[Task material — start]

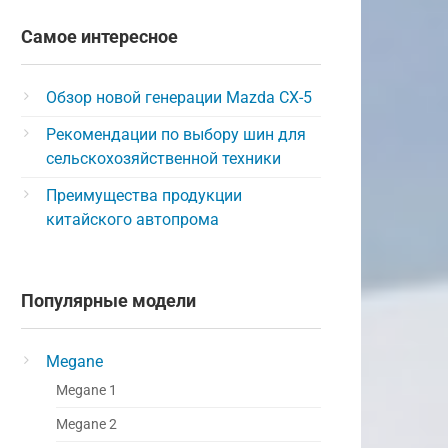
Самое интересное
Обзор новой генерации Mazda CX-5
Рекомендации по выбору шин для
сельскохозяйственной техники
Преимущества продукции
китайского автопрома
Популярные модели
Megane
Megane 1
Megane 2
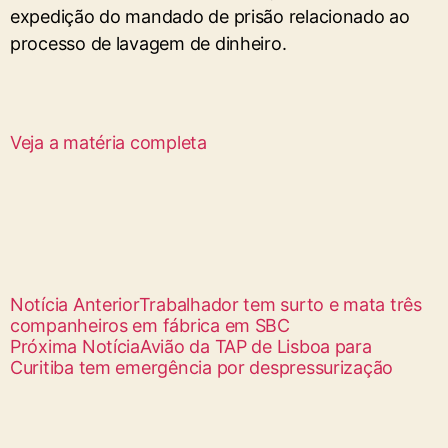
expedição do mandado de prisão relacionado ao
processo de lavagem de dinheiro.
Veja a matéria completa
Notícia Anterior
Trabalhador tem surto e mata três
companheiros em fábrica em SBC
Próxima Notícia
Avião da TAP de Lisboa para
Curitiba tem emergência por despressurização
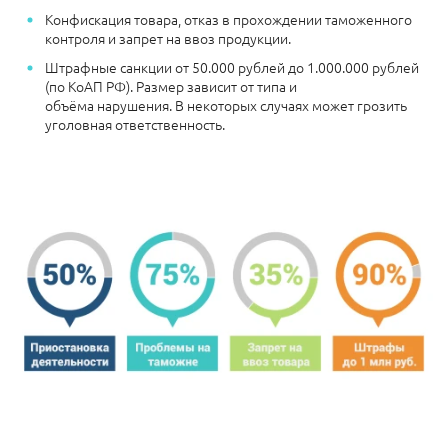
Конфискация товара, отказ в прохождении таможенного
контроля и запрет на ввоз продукции.
Штрафные санкции
от 50.000 рублей до 1.000.000 рублей
(по КоАП РФ). Размер зависит от типа и
объёма нарушения.
В некоторых случаях может грозить
уголовная ответственность.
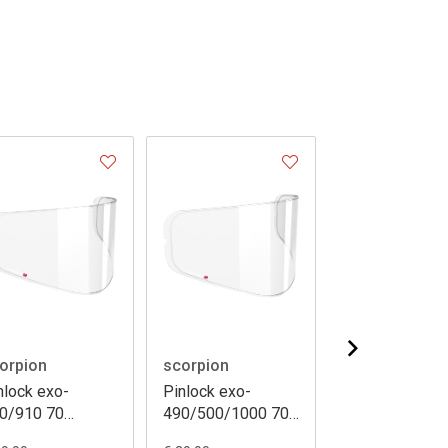
orpion
scorpion
scorpion
nlock exo-
Pinlock exo-
Pinlock
0/910 70
490/500/1000 70
exo2000/120
ks106)
(dks079)
(dks107)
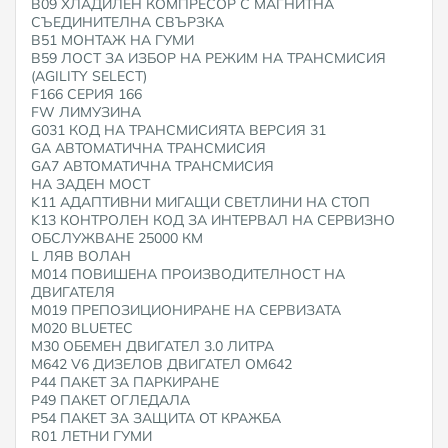
B09 ХЛАДИЛЕН КОМПРЕСОР С МАГНИТНА
СЪЕДИНИТЕЛНА СВЪРЗКА
B51 МОНТАЖ НА ГУМИ
B59 ЛОСТ ЗА ИЗБОР НА РЕЖИМ НА ТРАНСМИСИЯ
(AGILITY SELECT)
F166 СЕРИЯ 166
FW ЛИМУЗИНА
G031 КОД НА ТРАНСМИСИЯТА ВЕРСИЯ 31
GA АВТОМАТИЧНА ТРАНСМИСИЯ
GA7 АВТОМАТИЧНА ТРАНСМИСИЯ
HA ЗАДЕН МОСТ
K11 АДАПТИВНИ МИГАЩИ СВЕТЛИНИ НА СТОП
K13 КОНТРОЛЕН КОД ЗА ИНТЕРВАЛ НА СЕРВИЗНО
ОБСЛУЖВАНЕ 25000 КМ
L ЛЯВ ВОЛАН
M014 ПОВИШЕНА ПРОИЗВОДИТЕЛНОСТ НА
ДВИГАТЕЛЯ
M019 ПРЕПОЗИЦИОНИРАНЕ НА СЕРВИЗАТА
M020 BLUETEC
M30 ОБЕМЕН ДВИГАТЕЛ 3.0 ЛИТРА
M642 V6 ДИЗЕЛОВ ДВИГАТЕЛ OM642
P44 ПАКЕТ ЗА ПАРКИРАНЕ
P49 ПАКЕТ ОГЛЕДАЛА
P54 ПАКЕТ ЗА ЗАЩИТА ОТ КРАЖБА
R01 ЛЕТНИ ГУМИ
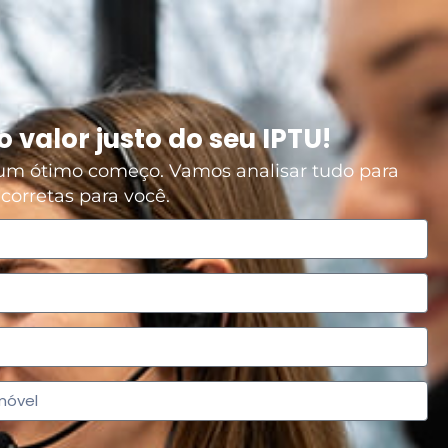
 valor justo do seu IPTU!
 um ótimo começo. Vamos analisar tudo para
corretas para você.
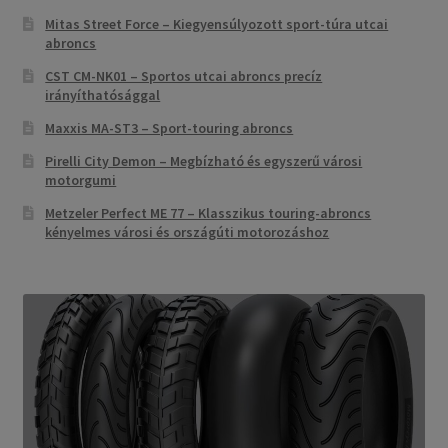
Mitas Street Force – Kiegyensúlyozott sport-túra utcai
abroncs
CST CM-NK01 – Sportos utcai abroncs precíz
irányíthatósággal
Maxxis MA-ST3 – Sport-touring abroncs
Pirelli City Demon – Megbízható és egyszerű városi
motorgumi
Metzeler Perfect ME 77 – Klasszikus touring-abroncs
kényelmes városi és országúti motorozáshoz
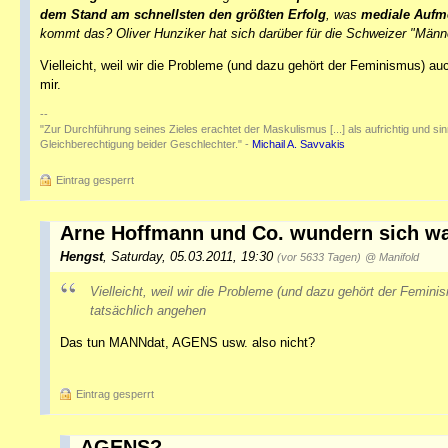
dem Stand am schnellsten den größten Erfolg
, was
mediale Aufm
kommt das? Oliver Hunziker hat sich darüber für die Schweizer "Män
Vielleicht, weil wir die Probleme (und dazu gehört der Feminismus) au
mir.
--
"Zur Durchführung seines Zieles erachtet der Maskulismus [...] als aufrichtig und sinnv
Gleichberechtigung beider Geschlechter." -
Michail A. Savvakis
Eintrag gesperrt
Arne Hoffmann und Co. wundern sich war
Hengst
,
Saturday, 05.03.2011, 19:30
(vor 5633 Tagen)
@ Manifold
Vielleicht, weil wir die Probleme (und dazu gehört der Femin
tatsächlich angehen
Das tun MANNdat, AGENS usw. also nicht?
Eintrag gesperrt
AGENS?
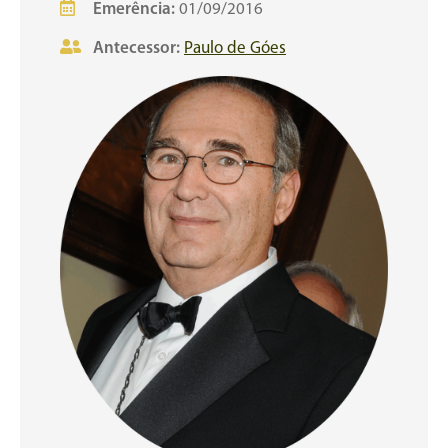
Emerência:
01/09/2016
Antecessor:
Paulo de Góes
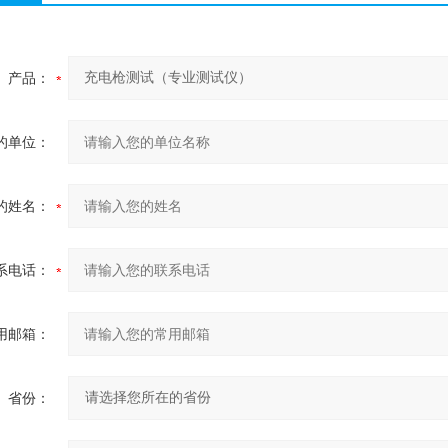
产品：
的单位：
的姓名：
系电话：
用邮箱：
省份：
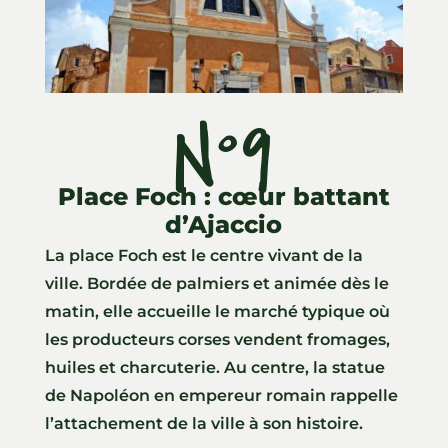
N°9
Place Foch : cœur battant
d’Ajaccio
La place Foch est le centre vivant de la
ville. Bordée de palmiers et animée dès le
matin, elle accueille le marché typique où
les producteurs corses vendent fromages,
huiles et charcuterie. Au centre, la statue
de Napoléon en empereur romain rappelle
l’attachement de la ville à son histoire.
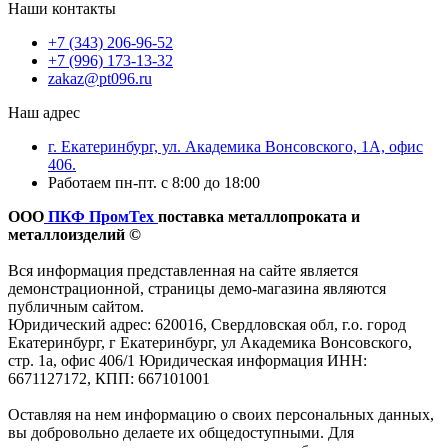
Наши контакты
+7 (343) 206-96-52
+7 (996) 173-13-32
zakaz@pt096.ru
Наш адрес
г. Екатеринбург, ул. Академика Вонсовского, 1А, офис
406.
Работаем пн-пт. с 8:00 до 18:00
ООО
ПКФ ПромТех
поставка металлопроката и
металлоизделий ©
Вся информация представленная на сайте является
демонстрационной, страницы демо-магазина являются
публичным сайтом.
Юридический адрес: 620016, Свердловская обл, г.о. город
Екатеринбург, г Екатеринбург, ул Академика Вонсовского,
стр. 1а, офис 406/1 Юридическая информация ИНН:
6671127172, КПП: 667101001
Оставляя на нем информацию о своих персональных данных,
вы добровольно делаете их общедоступными. Для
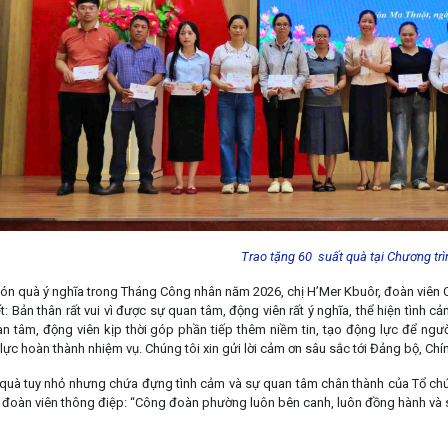
Trao tặng 60 suất quà tại Chương tr
n quà ý nghĩa trong Tháng Công nhân năm 2026, chị H’Mer Kbuôr, đoàn viên C
: Bản thân rất vui vì được sự quan tâm, động viên rất ý nghĩa, thể hiện tình 
n tâm, động viên kịp thời góp phần tiếp thêm niềm tin, tạo động lực để ngư
 lực hoàn thành nhiệm vụ. Chúng tôi xin gửi lời cảm ơn sâu sắc tới Đảng bộ, C
quà tuy nhỏ nhưng chứa đựng tình cảm và sự quan tâm chân thành của Tổ c
đoàn viên thông điệp: “Công đoàn phường luôn bên canh, luôn đồng hành và sẻ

[Task material — finish]

Rewrite all of the lines above, putting "АВТОМАТИЧНА СКОРОСТНА КУТИЯ" wherever "АВТОМАТИЧНА ТРАНСМИСИЯ" occurs and keeping everything else the same. Omit the pictures from your answer.

> [Response]:
Самое интересное
Обзор новой генерации Mazda CX-5
Рекомендации по выбору шин для
сельскохозяйственной техники
Преимущества продукции
китайского автопрома
Популярные модели
Megane
Megane 1
Megane 2
expedição do mandado de prisão relacionado ao
processo de lavagem de dinheiro.
Veja a matéria completa
Notícia Anterior
Trabalhador tem surto e mata três
companheiros em fábrica em SBC
Próxima Notícia
Avião da TAP de Lisboa para
Curitiba tem emergência por despressurização
Конфискация товара, отказ в прохождении таможенного
контроля и запрет на ввоз продукции.
Штрафные санкции
от 50.000 рублей до 1.000.000 рублей
(по КоАП РФ). Размер зависит от типа и
объёма нарушения.
В некоторых случаях может грозить
уголовная ответственность.
orpion
scorpion
scorpion
nlock exo-
Pinlock exo-
Pinlock
0/910 70
490/500/1000 70
exo2000/120
ks106)
(dks079)
(dks107)
B09 ХЛАДИЛЕН КОМПРЕСОР С МАГНИТНА
СЪЕДИНИТЕЛНА СВЪРЗКА
B51 МОНТАЖ НА ГУМИ
B59 ЛОСТ ЗА ИЗБОР НА РЕЖИМ НА ТРАНСМИСИЯ
(AGILITY SELECT)
F166 СЕРИЯ 166
FW ЛИМУЗИНА
G031 КОД НА ТРАНСМИСИЯТА ВЕРСИЯ 31
GA АВТОМАТИЧНА СКОРОСТНА КУТИЯ
GA7 АВТОМАТИЧНА СКОРОСТНА КУТИЯ
HA ЗАДЕН МОСТ
K11 АДАПТИВНИ МИГАЩИ СВЕТЛИНИ НА СТОП
K13 КОНТРОЛЕН КОД ЗА ИНТЕРВАЛ НА СЕРВИЗНО
ОБСЛУЖВАНЕ 25000 КМ
L ЛЯВ ВОЛАН
M014 ПОВИШЕНА ПРОИЗВОДИТЕЛНОСТ НА
ДВИГАТЕЛЯ
M019 ПРЕПОЗИЦИОНИРАНЕ НА СЕРВИЗАТА
M020 BLUETEC
M30 ОБЕМЕН ДВИГАТЕЛ 3.0 ЛИТРА
M642 V6 ДИЗЕЛОВ ДВИГАТЕЛ OM642
P44 ПАКЕТ ЗА ПАРКИРАНЕ
P49 ПАКЕТ ОГЛЕДАЛА
P54 ПАКЕТ ЗА ЗАЩИТА ОТ КРАЖБА
R01 ЛЕТНИ ГУМИ
 valor justo do seu IPTU!
 um ótimo começo. Vamos analisar tudo para
corretas para você.
Mitas Street Force – Kiegyensúlyozott sport-túra utcai
abroncs
CST CM-NK01 – Sportos utcai abroncs precíz
irányíthatósággal
Maxxis MA-ST3 – Sport-touring abroncs
Pirelli City Demon – Megbízható és egyszerű városi
motorgumi
Metzeler Perfect ME 77 – Klasszikus touring-abroncs
kényelmes városi és országúti motorozáshoz
dem Stand am schnellsten den größten Erfolg
, was
mediale Aufm
kommt das? Oliver Hunziker hat sich darüber für die Schweizer "Män
Vielleicht, weil wir die Probleme (und dazu gehört der Feminismus) au
mir.
--
"Zur Durchführung seines Zieles erachtet der Maskulismus [...] als aufrichtig und sinnv
Gleichberechtigung beider Geschlechter." -
Michail A. Savvakis
Eintrag gesperrt
Arne Hoffmann und Co. wundern sich war
Hengst
,
Saturday, 05.03.2011, 19:30
(vor 5633 Tagen)
@ Manifold
Vielleicht, weil wir die Probleme (und dazu gehört der Femin
tatsächlich angehen
Das tun MANNdat, AGENS usw. also nicht?
Eintrag gesperrt
AGENS?
Emerência:
01/09/2016
Antecessor:
Paulo de Góes
产品：
的单位：
的姓名：
系电话：
用邮箱：
省份：
N°9
Place Foch : cœur battant
d’Ajaccio
La place Foch est le centre vivant de la
ville. Bordée de palmiers et animée dès le
matin, elle accueille le marché typique où
les producteurs corses vendent fromages,
huiles et charcuterie. Au centre, la statue
de Napoléon en empereur romain rappelle
l’attachement de la ville à son histoire.
Наши контакты
+7 (343) 206-96-52
+7 (996) 173-13-32
zakaz@pt096.ru
Наш адрес
г. Екатеринбург, ул. Академика Вонсовского, 1А, офис
406.
Работаем пн-пт. с 8:00 до 18:00
ООО
ПКФ ПромТех
поставка металлопроката и
металлоизделий ©
Вся информация представленная на сайте является
демонстрационной, страницы демо-магазина являются
публичным сайтом.
Юридический адрес: 620016, Свердловская обл, г.о. город
Екатеринбург, г Екатеринбург, ул Академика Вонсовского,
стр. 1а, офис 406/1 Юридическая информация ИНН:
6671127172, КПП: 667101001
Оставляя на нем информацию о своих персональных данных,
вы добровольно делаете их общедоступными. Для
Trao tặng 60 suất quà tại Chương tr
n quà ý nghĩa trong Tháng Công nhân năm 2026, chị H’Mer Kbuôr, đoàn viên C
: Bản thân rất vui vì được sự quan tâm, động viên rất ý nghĩa, thể hiện tình 
n tâm, động viên kịp thời góp phần tiếp thêm niềm tin, tạo động lực để ngư
 lực hoàn thành nhiệm vụ. Chúng tôi xin gửi lời cảm ơn sâu sắc tới Đảng bộ, C
quà tuy nhỏ nhưng chứa đựng tình cảm và sự quan tâm chân thành của Tổ c
đoàn viên thông điệp: “Công đoàn phường luôn bên canh, luôn đồng hành và sẻ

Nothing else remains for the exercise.